Tam dükkanın önünde eğer o yaz kuzenim Erdem geldiyse işler hafifledikten sonra paket kağıtlarından uçak yapar ve uçurup yere düşmeden yakalamaya çalışırdık. Terleyince aynı paket kağıtlarını dedem sırtıma koyardı bazen - ne saçma! Bir de kedimiz vardı: Arap! Simsiyah bir kediydi. Akşamüstü  kasaptan kullanılmayan ete benzer ne varsa Arap için alırdık. Severdim onu ve oyunlarla beraber onu beslemeyi. Akşam olunca tek başıma 86 numaralı otobüse Çankaya'dan biner ve Üçyol'da inip eve giderdim. Hâlâ enerjim varsa sokakta arkadaşlarımla top oynardım.

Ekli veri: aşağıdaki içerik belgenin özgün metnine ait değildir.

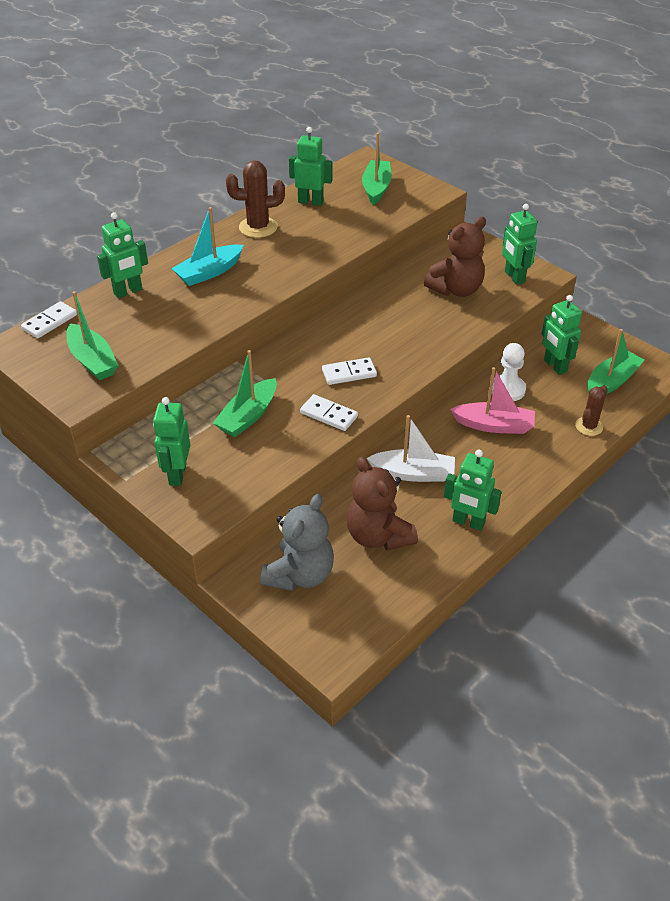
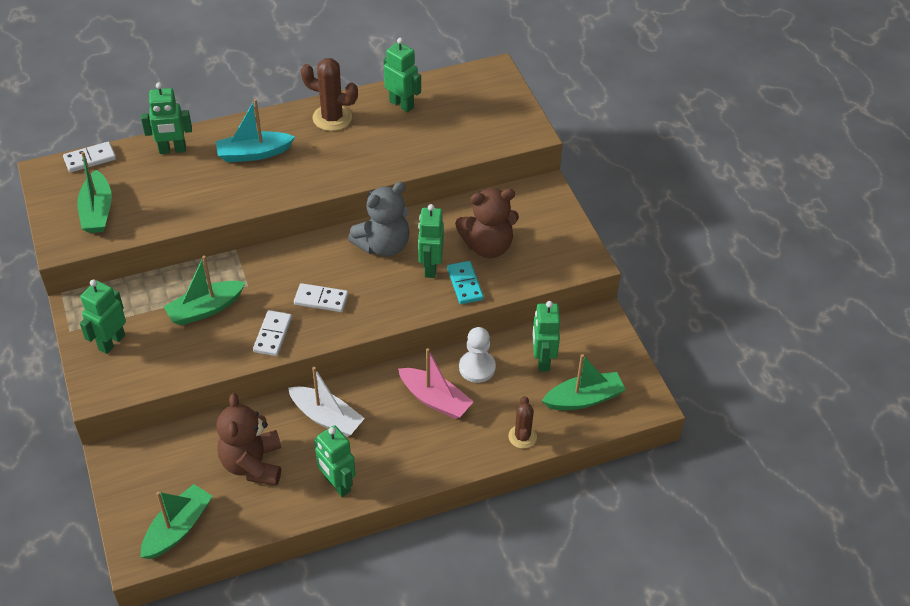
camera: 25 degrees right, 5 degrees up
(300, 574) = (165, 471): grey teddy bear -> grey teddy bear (383, 245)
(328, 415) = (272, 335): white domino -> white domino turned 45 degrees clockwise
(376, 188) = (476, 109): green boat -> green boat (178, 528)
(462, 322) = (464, 284): none -> turquoise domino
(514, 277) = (555, 252): green robot -> green robot (430, 267)
(589, 426) = (522, 436): brown cactus -> brown cactus turned 60 degrees counterclockwise

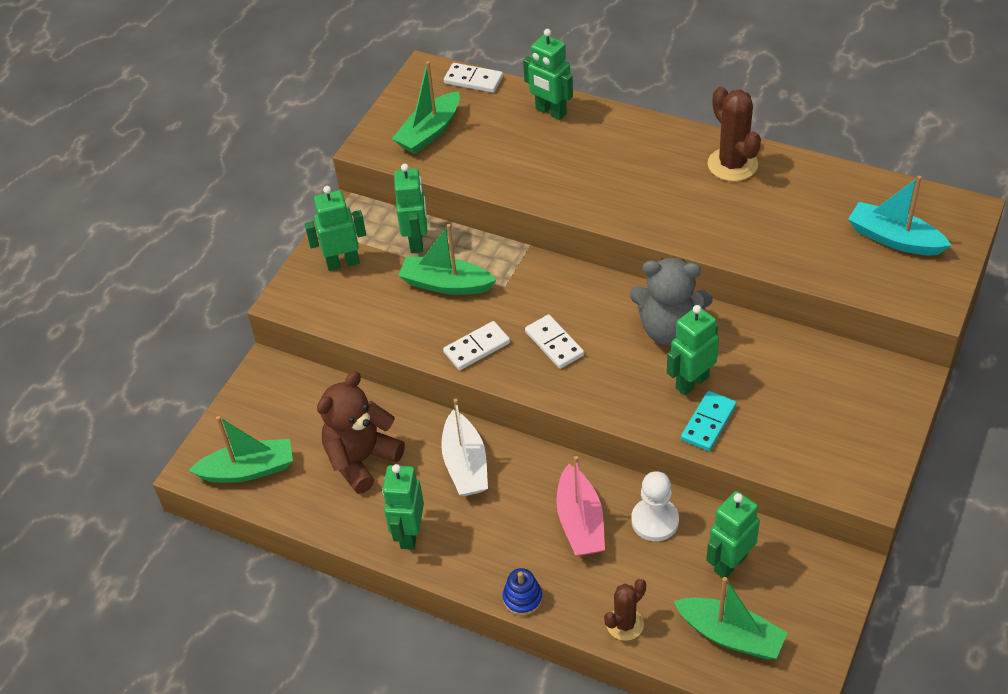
camera: 50 degrees right, 0 degrees up
(254, 153) = (619, 157): turquoise boat -> turquoise boat (894, 239)
(402, 104) = (820, 190): green robot -> green robot (417, 241)
(449, 468) = (522, 598): none -> blue stacking toy
(488, 246) = (775, 399): brown teddy bear -> none

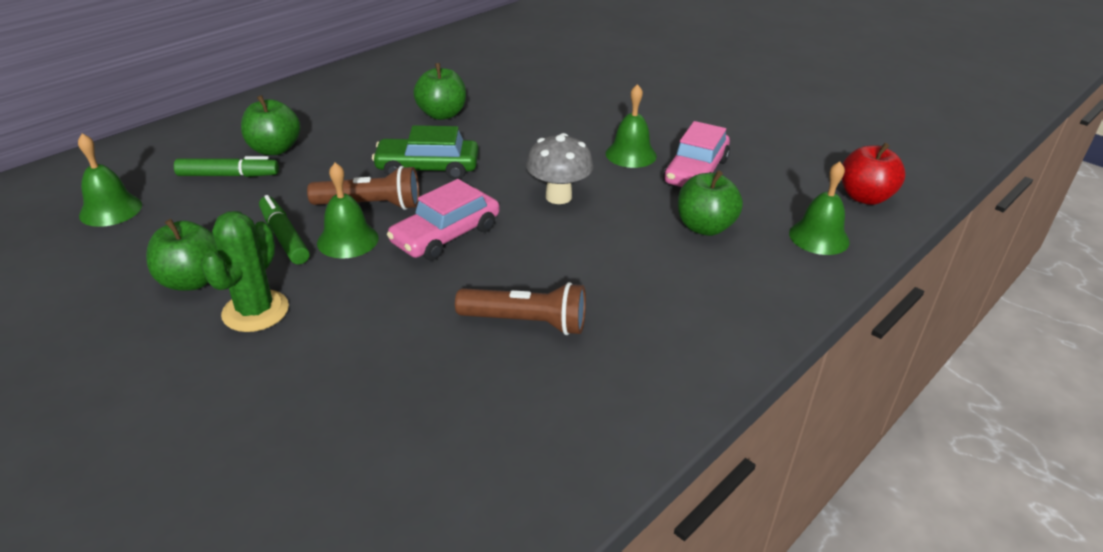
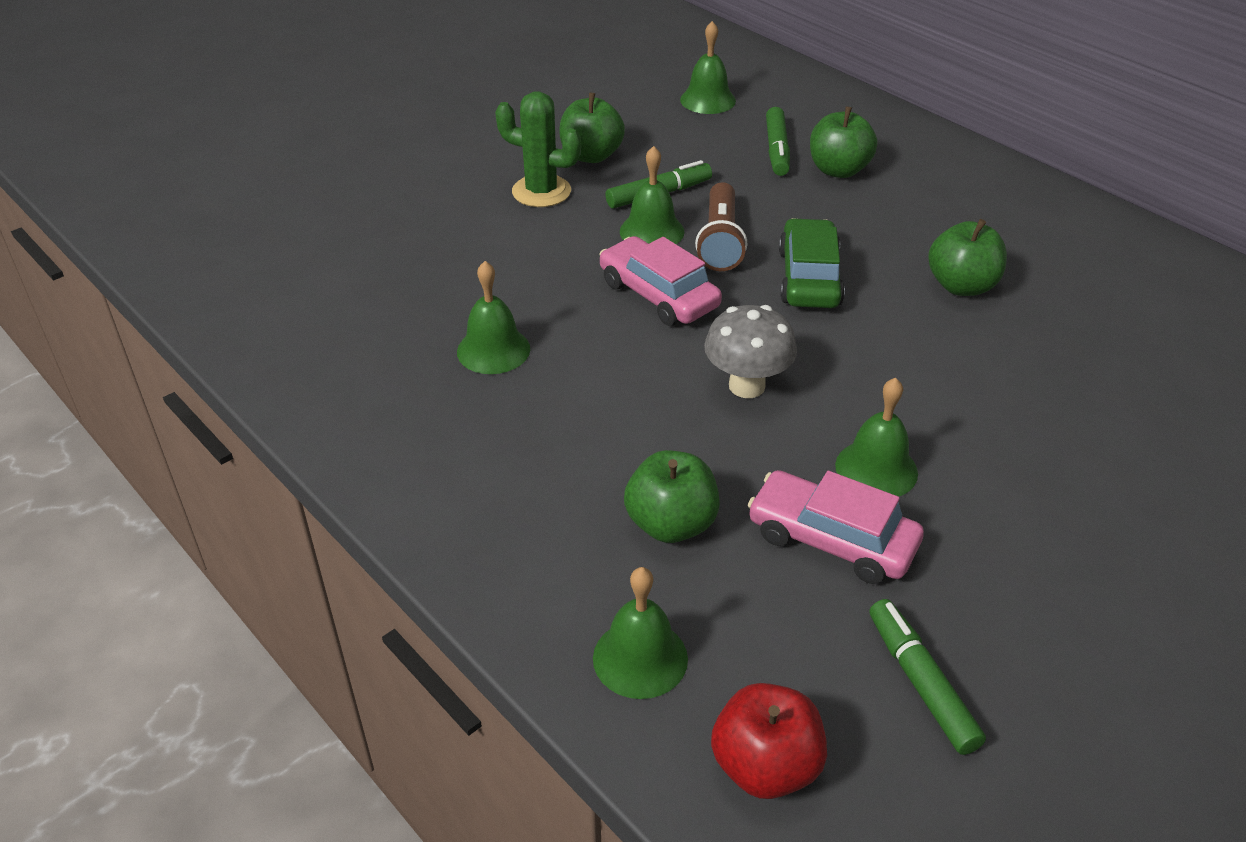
camera: 95 degrees right, 5 degrees up
(526, 323) = (493, 350): brown flashlight -> green bell
(786, 152) = (921, 683): none -> green marker

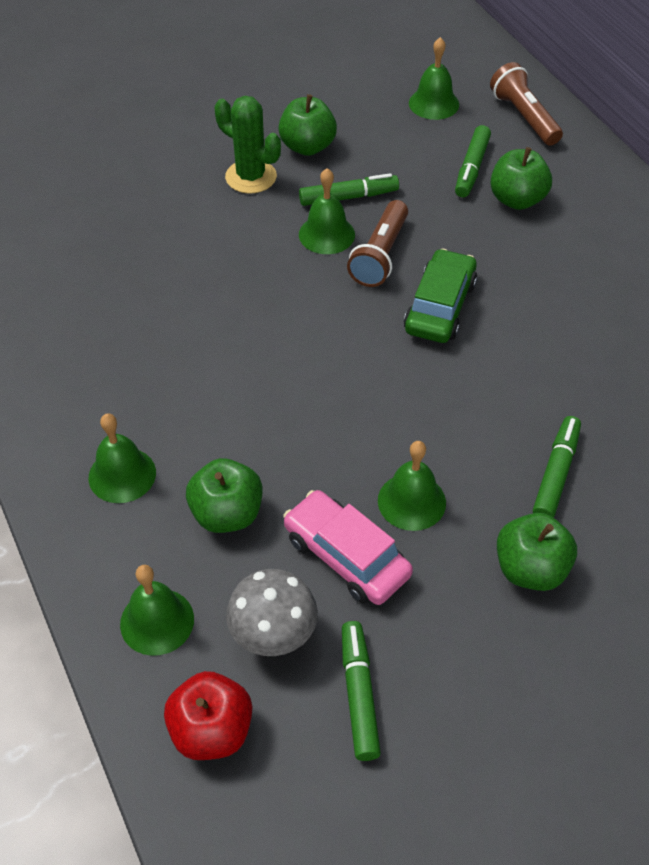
camera: 15 degrees right, 10 degrees up
(493, 350) = (152, 326): green bell -> green bell (122, 475)
(658, 294) = (306, 299): pink car -> none
(746, 386) = (340, 401): grey mushroom -> grey mushroom (273, 636)
(807, 99) = (524, 117): none -> brown flashlight
(961, 286) = (569, 340): green apple -> green apple (530, 569)
(1016, 411) = (556, 473): none -> green marker

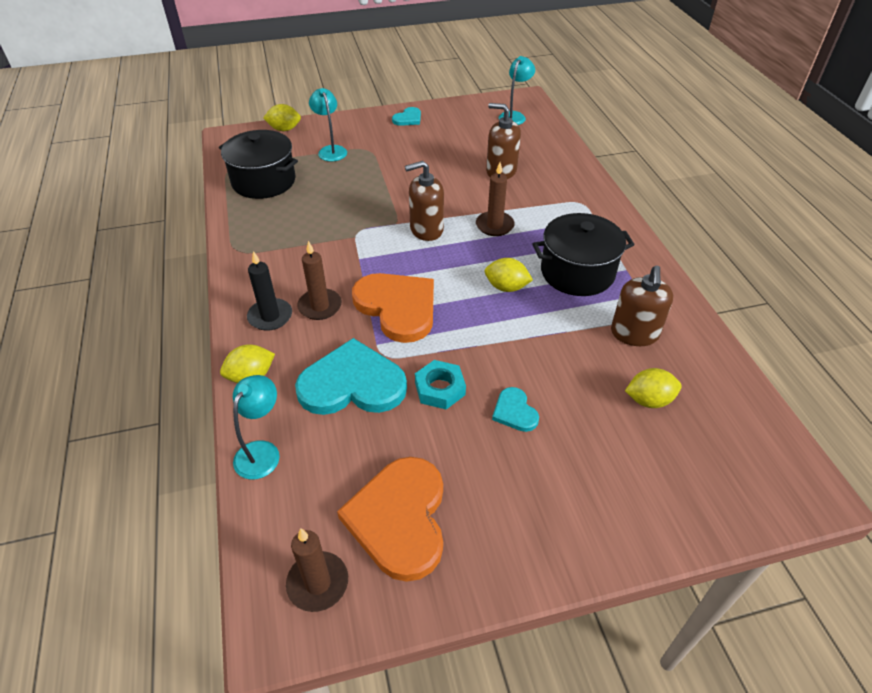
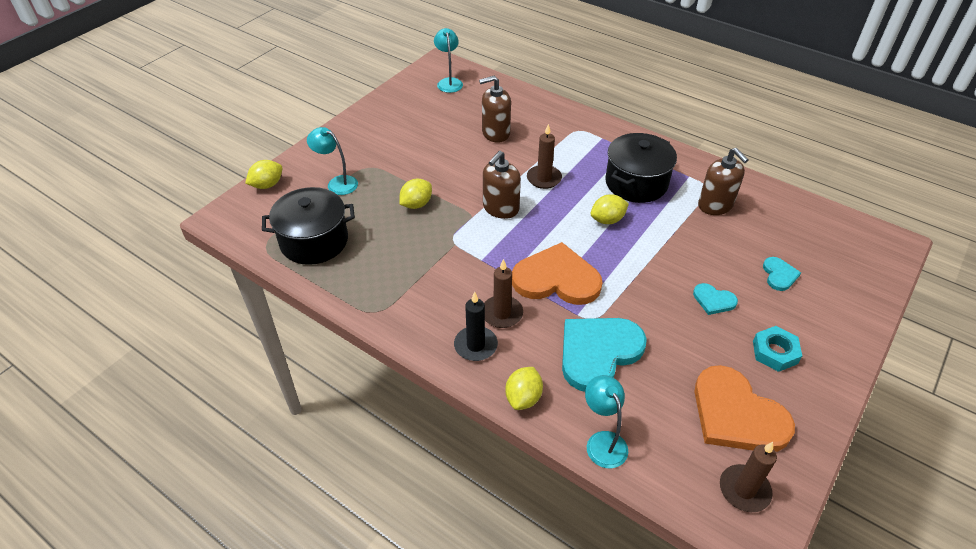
camera: 40 degrees left, 0 degrees up
(408, 118) = (367, 123): turquoise heart -> turquoise heart (779, 275)
(440, 388) = (655, 316): turquoise nut -> turquoise nut (775, 352)
(649, 400) = (770, 243): yellow lemon -> yellow lemon (416, 204)

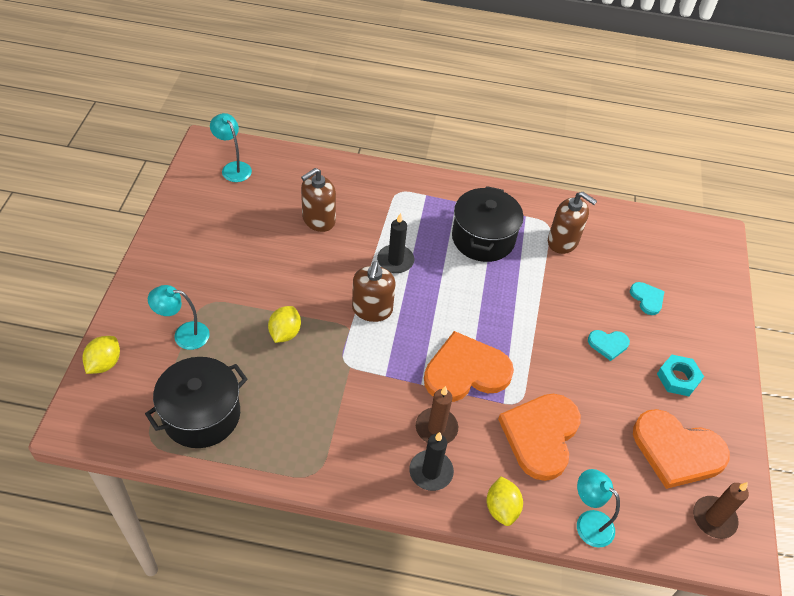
camera: 30 degrees left, 5 degrees up
(544, 178) = (395, 260): brown candle -> black candle
(598, 352) = (541, 435): turquoise heart -> orange heart
(607, 220) = (478, 289): yellow lemon -> none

Bir de şerbetçi amca vardı. Babam arada bana ev yapımı şerbet ısmarlardı. Yazın sıcağında içtiğim o şeftali ve karadut şerbetlerinin tadı hâlâ aklımda. Şerbetçi amcanın gözleri pek iyi görmezdi. Nedendir bilmiyorum gözlük de almazdı. Ama altılı ganyan -veya spor toto tam hatırlamıyorum- bültenini gözünün 3-5 cm yanına yaklaştırıp okuduğunu çok iyi hatırlıyorum. Şerbetçi amca o güzel şerbetlerinin tam da şurada (resimdeki iki arabanın arasında bir yerde) satardı:


Çocukluğumun yaz tatillerinden hatırımda devasa iş hanları, Mars kadar uzak Havra sokağı ve etrafındaki esnaf var. Bugün gördüğüm ise hepsinin küçültülmüş versiyonu ya da ben büyüdüm; bilmiyorum. Kemeraltı'nın Mezarlıkbaşı tarafından girişinde yer alan Havra sokağının etrafında gerçekten de bir sürü havra yani sinagog varmış. Önünden geçip fark etmediğim o yerler şimdi restore edilmiş. Mesela Portekiz sinagogu şöyle:


Kemeraltı ile beraber çocukluğuma bir ziyaret yaptım bugün. Yazın herkes çizgi film izlerken benim pişik içinde yaptığım çıraklığı iyi hatıralarla andım. Yüzümde bir gülümsemeyle dolaştım o mekânları, güzel Agora'nın hemen karşısındaki o değerlenmeyi bekleyen sokakları. Herkes çocukluğunun mekânlarını ziyaret edip güzel hatıralarla donatabilir bence. Kötülükler varsa da o kötülüğü yapanları affedebilir. Geriye güzellikler kalır...








4 yorum:

  1. Halacığım yıllar önce yaşadığımız mahalleyi ve cocukluğumuzda yaşadığımız binayı(değişmiş hali tabii)ne güzel anlatmışsın.O eski yıllarımı şu anda tekrar yaşamış gibi oldum.Kalemine ve yüreğine sağlık.Teşekkürler.

    YanıtlaSil
  2. Az dağıtmadik o kiremitte köfteleri. Bizde az yemedik. Hala nadirende olsa oralardan geçerken hatırlarım o günleri, karate salonu üstündeki evinizdeki iftarları,edilen iftar dualarını. Farklı bir semte taşınmanız belki de çocukluğun ilk vedasıydi. Eskidendi çok eskidendi...

    YanıtlaSil
    Yanıtlar
    1. Evet, güzel günlerimiz geçti Betonyol'daki evde. Sokakta maç da yapardık, evde atariyle de oynardık. Şimdi o karate salonu ve evin altındaki pasaj yerinde duruyor mu hiç bilmiyorum. O evden başka bir semte taşınmak ve başka bir okula başlamak çocukluğumun en büyük değişimi olmuştu herhalde.